Industry experts say large language models are no longer a primary competitive advantage as they become more accessible and affordable [1].
This shift matters because companies that rely solely on the power of their underlying AI models may find themselves without a unique market differentiator. As the technology commoditizes, the value moves from the engine to the specific assets that fuel it.
According to the Forbes Tech Council, the rise of AI agents is forcing a strategic pivot. The consensus among contributors is that the focus must shift toward data, domain expertise, and distribution networks to maintain a competitive edge [1, 2].
"The model will keep getting cheaper and better for everyone. Plan as if it’s free," a Forbes Council member said [1]. This perspective suggests that the cost of LLMs is decreasing, making the model itself a utility rather than a proprietary secret [1].
Sanoke Viswanathan, Chief Executive Officer of FactSet, said this transition occurred during the Q1 2026 earnings call. Viswanathan said companies need to focus on "data, domain, and distribution" [2]. By prioritizing specialized knowledge and the channels used to reach customers, firms can create a sustainable advantage that a generic model cannot replicate.
Other analysts warn against viewing the AI transition as a winner-take-all scenario. Jonathan Kitchen said, "Zero-sum thinking is a dangerous trap in the age of AI" [2]. This suggests that the evolution of the industry allows for multiple successful players if they leverage their unique domain strengths rather than fighting for model supremacy.

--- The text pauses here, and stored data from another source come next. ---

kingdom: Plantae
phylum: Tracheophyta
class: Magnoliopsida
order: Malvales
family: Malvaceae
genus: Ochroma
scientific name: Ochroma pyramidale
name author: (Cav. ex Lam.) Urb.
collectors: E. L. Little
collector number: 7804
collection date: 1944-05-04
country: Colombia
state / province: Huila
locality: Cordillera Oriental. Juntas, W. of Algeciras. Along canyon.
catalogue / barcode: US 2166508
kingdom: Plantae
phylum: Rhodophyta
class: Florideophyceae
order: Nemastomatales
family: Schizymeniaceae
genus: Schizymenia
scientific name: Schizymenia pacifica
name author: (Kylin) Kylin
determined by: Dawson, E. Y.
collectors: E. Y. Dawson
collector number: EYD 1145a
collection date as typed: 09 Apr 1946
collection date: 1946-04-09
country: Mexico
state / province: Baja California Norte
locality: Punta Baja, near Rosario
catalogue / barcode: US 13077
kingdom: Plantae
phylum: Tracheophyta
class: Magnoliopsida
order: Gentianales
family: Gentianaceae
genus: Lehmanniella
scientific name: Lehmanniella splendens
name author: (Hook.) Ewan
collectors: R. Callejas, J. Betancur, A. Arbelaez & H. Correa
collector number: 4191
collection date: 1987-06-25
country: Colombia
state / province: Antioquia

Strategic success now depends on how well a company can integrate these agents into specific workflows. The ability to deploy an AI agent within a proprietary distribution network—backed by specialized data that competitors cannot access—creates a new type of moat [1, 2].
“"The model will keep getting cheaper and better for everyone. Plan as if it’s free,"”
The transition from 'model-centric' to 'data-centric' AI indicates a maturing market. When the core technology becomes a commodity, the competitive battlefield shifts to the proprietary inputs and the efficiency of the delivery system. Companies that possess deep vertical expertise and unique datasets will likely outperform those that simply wrap their services around the latest general-purpose LLM.